The now well-known Finnish model dates from about 1970. Its reforms upgraded the master’s program in education for prospective generalist and subject teachers, focusing them on rigorous educational research. Note that in both models subject teachers are expected to have a deep understanding of their subject before they begin teaching.

Suggested Reforms:

* Require subject teachers from grade 5 to grade 12 to be prepared in programs attached to the academic discipline they teach. At the very least, teachers of mathematics and science at any grade level should be prepared in programs attached to college mathematics and science departments. Discipline-specific pedagogical faculty should be under the aegis of the academic discipline. As the Panel suggested, schools should aim for full-time mathematics and science teachers in grades 5 and 6 instead of self-contained elementary classrooms with generalist teachers in those grades.

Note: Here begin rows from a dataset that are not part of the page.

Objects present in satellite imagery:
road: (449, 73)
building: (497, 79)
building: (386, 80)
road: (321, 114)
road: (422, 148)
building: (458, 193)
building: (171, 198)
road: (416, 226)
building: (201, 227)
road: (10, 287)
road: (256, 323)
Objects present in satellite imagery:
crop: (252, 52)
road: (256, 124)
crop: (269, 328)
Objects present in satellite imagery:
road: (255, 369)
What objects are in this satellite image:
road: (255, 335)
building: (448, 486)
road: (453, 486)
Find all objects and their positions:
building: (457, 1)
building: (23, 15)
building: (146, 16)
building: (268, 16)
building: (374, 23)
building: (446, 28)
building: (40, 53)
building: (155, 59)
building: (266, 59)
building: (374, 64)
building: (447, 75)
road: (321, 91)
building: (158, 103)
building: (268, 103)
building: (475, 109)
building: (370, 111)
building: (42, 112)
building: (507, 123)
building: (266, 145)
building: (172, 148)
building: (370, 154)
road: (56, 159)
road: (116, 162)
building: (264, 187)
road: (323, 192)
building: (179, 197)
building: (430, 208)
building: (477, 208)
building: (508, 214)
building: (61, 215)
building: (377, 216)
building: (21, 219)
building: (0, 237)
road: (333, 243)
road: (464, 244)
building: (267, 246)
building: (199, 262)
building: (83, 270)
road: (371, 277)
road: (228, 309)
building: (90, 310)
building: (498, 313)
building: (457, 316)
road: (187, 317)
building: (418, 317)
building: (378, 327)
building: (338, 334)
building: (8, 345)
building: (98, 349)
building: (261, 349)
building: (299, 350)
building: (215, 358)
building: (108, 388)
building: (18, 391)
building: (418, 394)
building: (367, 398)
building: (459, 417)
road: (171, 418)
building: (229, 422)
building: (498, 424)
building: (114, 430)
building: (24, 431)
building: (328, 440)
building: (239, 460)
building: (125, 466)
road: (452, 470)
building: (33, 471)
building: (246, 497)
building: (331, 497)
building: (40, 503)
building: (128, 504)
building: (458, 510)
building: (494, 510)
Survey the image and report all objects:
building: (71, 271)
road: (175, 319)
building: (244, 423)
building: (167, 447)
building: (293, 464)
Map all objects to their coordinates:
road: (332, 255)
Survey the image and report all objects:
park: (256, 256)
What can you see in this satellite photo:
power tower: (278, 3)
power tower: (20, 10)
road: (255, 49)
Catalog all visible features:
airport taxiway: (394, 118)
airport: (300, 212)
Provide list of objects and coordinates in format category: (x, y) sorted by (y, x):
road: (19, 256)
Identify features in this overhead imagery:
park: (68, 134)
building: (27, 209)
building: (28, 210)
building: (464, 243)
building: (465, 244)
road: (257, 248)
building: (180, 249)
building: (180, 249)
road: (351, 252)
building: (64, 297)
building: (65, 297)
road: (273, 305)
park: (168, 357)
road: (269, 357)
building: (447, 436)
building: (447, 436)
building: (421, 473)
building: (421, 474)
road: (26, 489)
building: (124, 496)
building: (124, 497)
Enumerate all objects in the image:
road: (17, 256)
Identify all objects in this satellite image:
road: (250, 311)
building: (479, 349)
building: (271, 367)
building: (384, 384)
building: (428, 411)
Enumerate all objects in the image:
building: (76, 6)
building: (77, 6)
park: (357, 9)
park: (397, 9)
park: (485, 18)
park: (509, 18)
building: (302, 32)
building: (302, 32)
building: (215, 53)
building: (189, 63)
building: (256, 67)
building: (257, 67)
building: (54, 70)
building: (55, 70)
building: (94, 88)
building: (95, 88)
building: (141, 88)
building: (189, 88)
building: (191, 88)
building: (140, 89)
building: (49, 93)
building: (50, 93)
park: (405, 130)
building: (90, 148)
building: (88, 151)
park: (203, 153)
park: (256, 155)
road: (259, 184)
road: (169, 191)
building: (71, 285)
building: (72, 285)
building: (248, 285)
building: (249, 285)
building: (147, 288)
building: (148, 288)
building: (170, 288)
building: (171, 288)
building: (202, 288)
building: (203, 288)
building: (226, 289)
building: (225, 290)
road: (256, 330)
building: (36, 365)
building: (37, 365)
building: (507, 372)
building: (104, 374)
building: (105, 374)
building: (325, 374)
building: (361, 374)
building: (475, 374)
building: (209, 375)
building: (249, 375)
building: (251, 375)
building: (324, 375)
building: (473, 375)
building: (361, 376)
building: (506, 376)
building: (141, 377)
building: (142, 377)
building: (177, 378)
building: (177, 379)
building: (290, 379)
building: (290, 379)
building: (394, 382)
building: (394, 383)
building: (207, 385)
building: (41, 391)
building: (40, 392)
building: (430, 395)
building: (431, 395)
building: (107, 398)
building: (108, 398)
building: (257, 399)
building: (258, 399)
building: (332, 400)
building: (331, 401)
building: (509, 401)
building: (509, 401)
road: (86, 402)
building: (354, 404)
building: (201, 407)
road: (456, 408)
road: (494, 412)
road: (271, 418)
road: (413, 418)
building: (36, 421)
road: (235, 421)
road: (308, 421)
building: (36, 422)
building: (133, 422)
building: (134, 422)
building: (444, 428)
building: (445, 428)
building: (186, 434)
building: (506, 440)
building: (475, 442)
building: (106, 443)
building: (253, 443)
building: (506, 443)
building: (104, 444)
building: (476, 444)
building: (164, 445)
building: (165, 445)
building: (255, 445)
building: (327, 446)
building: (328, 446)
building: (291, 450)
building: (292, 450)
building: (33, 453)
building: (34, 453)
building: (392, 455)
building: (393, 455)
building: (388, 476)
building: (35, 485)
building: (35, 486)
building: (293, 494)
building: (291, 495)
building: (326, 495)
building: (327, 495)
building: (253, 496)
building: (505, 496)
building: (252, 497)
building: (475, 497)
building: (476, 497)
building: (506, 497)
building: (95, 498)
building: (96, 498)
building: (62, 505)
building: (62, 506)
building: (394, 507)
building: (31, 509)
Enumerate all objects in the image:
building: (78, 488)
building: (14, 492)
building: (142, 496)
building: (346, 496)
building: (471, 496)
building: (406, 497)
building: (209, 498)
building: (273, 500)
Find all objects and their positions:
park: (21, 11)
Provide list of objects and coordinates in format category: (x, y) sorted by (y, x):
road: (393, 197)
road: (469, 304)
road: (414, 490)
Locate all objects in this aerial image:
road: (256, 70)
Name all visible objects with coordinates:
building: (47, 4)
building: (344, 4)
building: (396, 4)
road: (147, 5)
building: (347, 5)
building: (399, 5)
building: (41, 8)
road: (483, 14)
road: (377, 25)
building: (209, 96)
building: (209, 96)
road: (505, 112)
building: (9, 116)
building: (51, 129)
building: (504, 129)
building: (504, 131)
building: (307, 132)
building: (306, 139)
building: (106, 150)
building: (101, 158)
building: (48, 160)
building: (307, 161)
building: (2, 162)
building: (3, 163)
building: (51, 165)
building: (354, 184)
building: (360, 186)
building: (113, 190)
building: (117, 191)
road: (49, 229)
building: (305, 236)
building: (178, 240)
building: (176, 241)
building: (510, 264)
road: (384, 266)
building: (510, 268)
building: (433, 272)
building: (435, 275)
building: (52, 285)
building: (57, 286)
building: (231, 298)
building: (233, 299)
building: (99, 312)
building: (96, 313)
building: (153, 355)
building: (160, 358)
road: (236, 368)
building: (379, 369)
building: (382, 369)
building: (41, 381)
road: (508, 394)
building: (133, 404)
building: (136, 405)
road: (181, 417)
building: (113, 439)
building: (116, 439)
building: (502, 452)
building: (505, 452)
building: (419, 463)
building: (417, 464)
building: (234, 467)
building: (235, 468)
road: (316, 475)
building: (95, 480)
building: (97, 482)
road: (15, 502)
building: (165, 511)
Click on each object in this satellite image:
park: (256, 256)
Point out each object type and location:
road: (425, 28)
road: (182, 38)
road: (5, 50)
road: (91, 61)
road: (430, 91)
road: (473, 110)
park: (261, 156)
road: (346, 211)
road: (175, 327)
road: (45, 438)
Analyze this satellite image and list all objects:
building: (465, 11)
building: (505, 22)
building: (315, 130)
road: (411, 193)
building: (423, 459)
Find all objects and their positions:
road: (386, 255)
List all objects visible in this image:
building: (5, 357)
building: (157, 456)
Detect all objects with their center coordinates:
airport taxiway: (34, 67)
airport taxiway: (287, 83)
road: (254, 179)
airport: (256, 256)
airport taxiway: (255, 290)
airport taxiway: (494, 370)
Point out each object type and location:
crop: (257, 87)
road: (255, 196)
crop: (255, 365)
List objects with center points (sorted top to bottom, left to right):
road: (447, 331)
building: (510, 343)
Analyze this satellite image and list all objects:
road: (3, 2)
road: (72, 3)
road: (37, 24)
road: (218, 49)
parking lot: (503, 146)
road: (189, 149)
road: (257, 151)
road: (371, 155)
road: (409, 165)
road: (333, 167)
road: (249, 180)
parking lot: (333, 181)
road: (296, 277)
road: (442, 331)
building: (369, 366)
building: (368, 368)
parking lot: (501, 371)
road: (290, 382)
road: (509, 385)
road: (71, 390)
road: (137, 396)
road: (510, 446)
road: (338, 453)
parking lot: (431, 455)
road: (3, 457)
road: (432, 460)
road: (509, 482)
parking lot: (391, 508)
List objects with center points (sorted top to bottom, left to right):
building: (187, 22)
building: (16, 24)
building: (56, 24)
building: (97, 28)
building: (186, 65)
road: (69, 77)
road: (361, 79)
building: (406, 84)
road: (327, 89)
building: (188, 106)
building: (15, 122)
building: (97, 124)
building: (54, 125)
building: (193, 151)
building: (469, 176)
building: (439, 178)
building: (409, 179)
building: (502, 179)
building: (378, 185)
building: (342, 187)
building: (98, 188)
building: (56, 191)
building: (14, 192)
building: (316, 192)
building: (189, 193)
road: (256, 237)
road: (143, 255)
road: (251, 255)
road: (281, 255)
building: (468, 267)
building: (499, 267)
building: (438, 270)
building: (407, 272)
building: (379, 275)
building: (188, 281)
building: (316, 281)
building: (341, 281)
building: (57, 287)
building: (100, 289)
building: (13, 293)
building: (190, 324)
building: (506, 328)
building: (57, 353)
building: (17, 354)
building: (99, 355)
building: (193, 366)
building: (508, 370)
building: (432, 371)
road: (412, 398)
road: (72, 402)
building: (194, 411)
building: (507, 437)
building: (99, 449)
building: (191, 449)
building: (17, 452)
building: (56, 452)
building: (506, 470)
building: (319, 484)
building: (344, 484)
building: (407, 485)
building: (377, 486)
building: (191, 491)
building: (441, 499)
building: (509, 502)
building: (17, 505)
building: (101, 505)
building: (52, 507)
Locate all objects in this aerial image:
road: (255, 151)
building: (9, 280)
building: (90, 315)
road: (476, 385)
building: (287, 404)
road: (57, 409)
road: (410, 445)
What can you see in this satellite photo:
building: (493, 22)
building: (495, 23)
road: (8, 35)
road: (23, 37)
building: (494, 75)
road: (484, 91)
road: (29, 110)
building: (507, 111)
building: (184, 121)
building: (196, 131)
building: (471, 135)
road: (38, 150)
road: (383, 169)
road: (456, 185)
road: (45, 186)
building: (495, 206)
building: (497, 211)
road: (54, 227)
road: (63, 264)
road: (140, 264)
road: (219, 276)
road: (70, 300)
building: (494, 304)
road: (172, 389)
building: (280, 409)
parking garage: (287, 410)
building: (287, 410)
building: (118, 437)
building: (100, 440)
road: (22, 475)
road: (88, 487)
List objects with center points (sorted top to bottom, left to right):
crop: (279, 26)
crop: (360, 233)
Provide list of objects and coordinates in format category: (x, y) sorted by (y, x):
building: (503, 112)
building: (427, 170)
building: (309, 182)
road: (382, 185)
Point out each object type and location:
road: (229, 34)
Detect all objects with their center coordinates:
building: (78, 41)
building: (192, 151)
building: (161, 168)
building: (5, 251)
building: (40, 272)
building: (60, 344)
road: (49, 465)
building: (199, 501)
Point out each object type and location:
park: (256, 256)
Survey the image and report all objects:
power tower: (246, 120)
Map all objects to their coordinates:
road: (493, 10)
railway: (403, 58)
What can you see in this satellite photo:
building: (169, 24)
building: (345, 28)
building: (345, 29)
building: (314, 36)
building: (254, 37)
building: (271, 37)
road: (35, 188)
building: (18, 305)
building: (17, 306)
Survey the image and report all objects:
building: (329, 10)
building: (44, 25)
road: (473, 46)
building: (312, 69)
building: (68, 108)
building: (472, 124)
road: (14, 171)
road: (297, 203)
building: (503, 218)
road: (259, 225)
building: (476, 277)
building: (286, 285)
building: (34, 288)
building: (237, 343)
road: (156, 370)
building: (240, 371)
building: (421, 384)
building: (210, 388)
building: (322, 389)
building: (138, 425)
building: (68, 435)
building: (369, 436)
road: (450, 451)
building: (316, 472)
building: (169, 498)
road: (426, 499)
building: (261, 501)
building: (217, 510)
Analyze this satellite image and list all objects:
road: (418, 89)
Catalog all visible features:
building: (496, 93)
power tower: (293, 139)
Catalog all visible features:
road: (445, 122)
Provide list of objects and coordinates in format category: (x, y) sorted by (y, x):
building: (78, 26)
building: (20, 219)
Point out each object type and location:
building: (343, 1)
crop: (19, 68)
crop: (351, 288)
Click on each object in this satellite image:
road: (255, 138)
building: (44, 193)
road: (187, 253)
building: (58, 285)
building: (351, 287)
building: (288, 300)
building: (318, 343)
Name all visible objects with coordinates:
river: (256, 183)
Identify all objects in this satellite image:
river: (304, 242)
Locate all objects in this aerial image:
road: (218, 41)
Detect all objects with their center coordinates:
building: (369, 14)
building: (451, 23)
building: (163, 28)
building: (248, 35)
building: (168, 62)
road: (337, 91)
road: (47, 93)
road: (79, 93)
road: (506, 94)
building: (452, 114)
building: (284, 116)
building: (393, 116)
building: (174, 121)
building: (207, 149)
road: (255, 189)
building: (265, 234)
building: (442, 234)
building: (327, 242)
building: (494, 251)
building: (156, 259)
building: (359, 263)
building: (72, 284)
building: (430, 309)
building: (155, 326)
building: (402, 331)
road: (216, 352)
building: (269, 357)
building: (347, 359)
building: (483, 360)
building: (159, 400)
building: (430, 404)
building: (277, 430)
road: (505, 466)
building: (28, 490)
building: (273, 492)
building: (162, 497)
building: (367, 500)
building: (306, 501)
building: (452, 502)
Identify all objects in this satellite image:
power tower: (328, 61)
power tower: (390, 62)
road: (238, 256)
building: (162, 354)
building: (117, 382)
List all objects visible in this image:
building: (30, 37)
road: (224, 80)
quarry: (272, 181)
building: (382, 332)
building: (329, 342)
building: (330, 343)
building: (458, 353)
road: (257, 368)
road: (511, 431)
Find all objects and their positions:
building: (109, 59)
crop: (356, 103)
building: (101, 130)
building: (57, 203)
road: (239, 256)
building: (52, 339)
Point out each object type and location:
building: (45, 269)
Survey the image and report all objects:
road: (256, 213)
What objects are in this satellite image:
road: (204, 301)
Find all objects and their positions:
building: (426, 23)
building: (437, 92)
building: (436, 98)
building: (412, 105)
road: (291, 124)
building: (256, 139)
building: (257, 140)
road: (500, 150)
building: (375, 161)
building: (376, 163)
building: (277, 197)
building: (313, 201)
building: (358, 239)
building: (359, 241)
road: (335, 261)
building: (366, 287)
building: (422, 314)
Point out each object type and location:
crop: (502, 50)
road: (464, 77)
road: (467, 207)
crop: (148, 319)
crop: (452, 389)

* Require teachers for pre-K to grade 3 or 4 to be prepared in programs for each type of teacher (e.g., pre-school, kindergarten, primary grades), with all coursework tailored to each type. Education schools should concentrate on programs for teachers in pre-K to grade 3 or 4, linked to community-based two- or three-year institutions to ensure consistency of program coursework for the different types of teachers for young children.

Goal 4. Require both discipline-based faculty and pedagogical faculty as supervisors of student teaching. In order to implement needed changes in K-12, this is perhaps the most important area to address.

Suggested Reform:

* Require discipline-based faculty to help in supervising student teachers of their subject and to approve of the teachers of the classrooms in which they are placed.

References

National Mathematics Advisory Panel. (2008). Foundations for success: Final report of the National Mathematics Advisory Panel. Washington, D.C.: U.S. Department of Education.

Sandra Stotsky. (2012). Essay review of Finnish Lessons: What Can the World Learn from Educational Change in Finland by Pasi Sahlberg. Journal of School Choice: Research, Theory, and Reform, Volume 6, Issue 2, 295-300.

Sandra Stotsky. (2009). New guidelines for teacher training: A needed attempt to reform the accreditation of teacher education schools lacks substance. Clarion Call. Raleigh, NC: John Pope Center.

Sandra Stotsky. (2009). Who needs mathematicians for math, anyway? The ed schools’ pedagogy adds up to trouble. City Journal.

Sandra Stotsky. (2008). How to strengthen K-12 mathematics education in Massachusetts: Implications of the National Mathematics Advisory Panel report. Policy Brief. Boston: Pioneer Institute.

Sandra Stotsky. (2006). Why American students do not learn to read very well: The unintended consequences of Title II and teacher testing. Nonpartisan Education Review, 2 (1).

Sandra Stotsky. (2006). Who should be accountable for what beginning teachers need to know? Journal of Teacher Education, 57 (3): 256-258.

Sandra Stotsky. (1996). Problems in qualitative manuscripts submitted to Research in the Teaching of English. English International, June, 4 (1), 11-14.